Work required =>
Reproduce every row below word for word, keeping all the lines in their original order.

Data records
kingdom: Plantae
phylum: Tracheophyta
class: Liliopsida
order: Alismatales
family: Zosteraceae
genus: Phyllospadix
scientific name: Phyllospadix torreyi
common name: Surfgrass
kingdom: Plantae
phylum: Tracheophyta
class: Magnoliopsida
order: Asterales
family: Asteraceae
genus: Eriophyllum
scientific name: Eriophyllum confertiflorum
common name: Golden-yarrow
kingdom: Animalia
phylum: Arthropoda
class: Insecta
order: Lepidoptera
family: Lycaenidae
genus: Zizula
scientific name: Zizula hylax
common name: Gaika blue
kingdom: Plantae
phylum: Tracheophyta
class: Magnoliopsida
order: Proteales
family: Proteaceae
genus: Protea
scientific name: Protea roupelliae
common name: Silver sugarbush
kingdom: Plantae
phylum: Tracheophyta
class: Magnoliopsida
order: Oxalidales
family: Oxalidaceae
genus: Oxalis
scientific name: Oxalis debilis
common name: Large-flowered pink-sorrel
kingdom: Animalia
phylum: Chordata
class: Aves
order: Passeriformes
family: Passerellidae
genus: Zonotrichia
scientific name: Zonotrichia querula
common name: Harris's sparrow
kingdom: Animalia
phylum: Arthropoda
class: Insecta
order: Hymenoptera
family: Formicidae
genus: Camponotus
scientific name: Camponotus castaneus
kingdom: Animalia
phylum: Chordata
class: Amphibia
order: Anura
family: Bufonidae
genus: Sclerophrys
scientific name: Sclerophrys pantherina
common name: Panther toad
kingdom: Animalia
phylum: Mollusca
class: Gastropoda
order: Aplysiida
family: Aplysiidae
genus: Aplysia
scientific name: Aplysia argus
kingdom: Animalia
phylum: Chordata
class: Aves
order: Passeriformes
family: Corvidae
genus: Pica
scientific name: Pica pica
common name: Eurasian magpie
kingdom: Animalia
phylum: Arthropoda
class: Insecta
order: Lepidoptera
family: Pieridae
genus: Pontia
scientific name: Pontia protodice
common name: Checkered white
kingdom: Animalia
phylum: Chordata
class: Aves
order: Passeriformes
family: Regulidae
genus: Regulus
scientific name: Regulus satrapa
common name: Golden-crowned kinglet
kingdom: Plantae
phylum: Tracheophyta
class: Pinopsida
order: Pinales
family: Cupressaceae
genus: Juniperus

Response =>
kingdom: Plantae
phylum: Tracheophyta
class: Liliopsida
order: Alismatales
family: Zosteraceae
genus: Phyllospadix
scientific name: Phyllospadix torreyi
common name: Surfgrass
kingdom: Plantae
phylum: Tracheophyta
class: Magnoliopsida
order: Asterales
family: Asteraceae
genus: Eriophyllum
scientific name: Eriophyllum confertiflorum
common name: Golden-yarrow
kingdom: Animalia
phylum: Arthropoda
class: Insecta
order: Lepidoptera
family: Lycaenidae
genus: Zizula
scientific name: Zizula hylax
common name: Gaika blue
kingdom: Plantae
phylum: Tracheophyta
class: Magnoliopsida
order: Proteales
family: Proteaceae
genus: Protea
scientific name: Protea roupelliae
common name: Silver sugarbush
kingdom: Plantae
phylum: Tracheophyta
class: Magnoliopsida
order: Oxalidales
family: Oxalidaceae
genus: Oxalis
scientific name: Oxalis debilis
common name: Large-flowered pink-sorrel
kingdom: Animalia
phylum: Chordata
class: Aves
order: Passeriformes
family: Passerellidae
genus: Zonotrichia
scientific name: Zonotrichia querula
common name: Harris's sparrow
kingdom: Animalia
phylum: Arthropoda
class: Insecta
order: Hymenoptera
family: Formicidae
genus: Camponotus
scientific name: Camponotus castaneus
kingdom: Animalia
phylum: Chordata
class: Amphibia
order: Anura
family: Bufonidae
genus: Sclerophrys
scientific name: Sclerophrys pantherina
common name: Panther toad
kingdom: Animalia
phylum: Mollusca
class: Gastropoda
order: Aplysiida
family: Aplysiidae
genus: Aplysia
scientific name: Aplysia argus
kingdom: Animalia
phylum: Chordata
class: Aves
order: Passeriformes
family: Corvidae
genus: Pica
scientific name: Pica pica
common name: Eurasian magpie
kingdom: Animalia
phylum: Arthropoda
class: Insecta
order: Lepidoptera
family: Pieridae
genus: Pontia
scientific name: Pontia protodice
common name: Checkered white
kingdom: Animalia
phylum: Chordata
class: Aves
order: Passeriformes
family: Regulidae
genus: Regulus
scientific name: Regulus satrapa
common name: Golden-crowned kinglet
kingdom: Plantae
phylum: Tracheophyta
class: Pinopsida
order: Pinales
family: Cupressaceae
genus: Juniperus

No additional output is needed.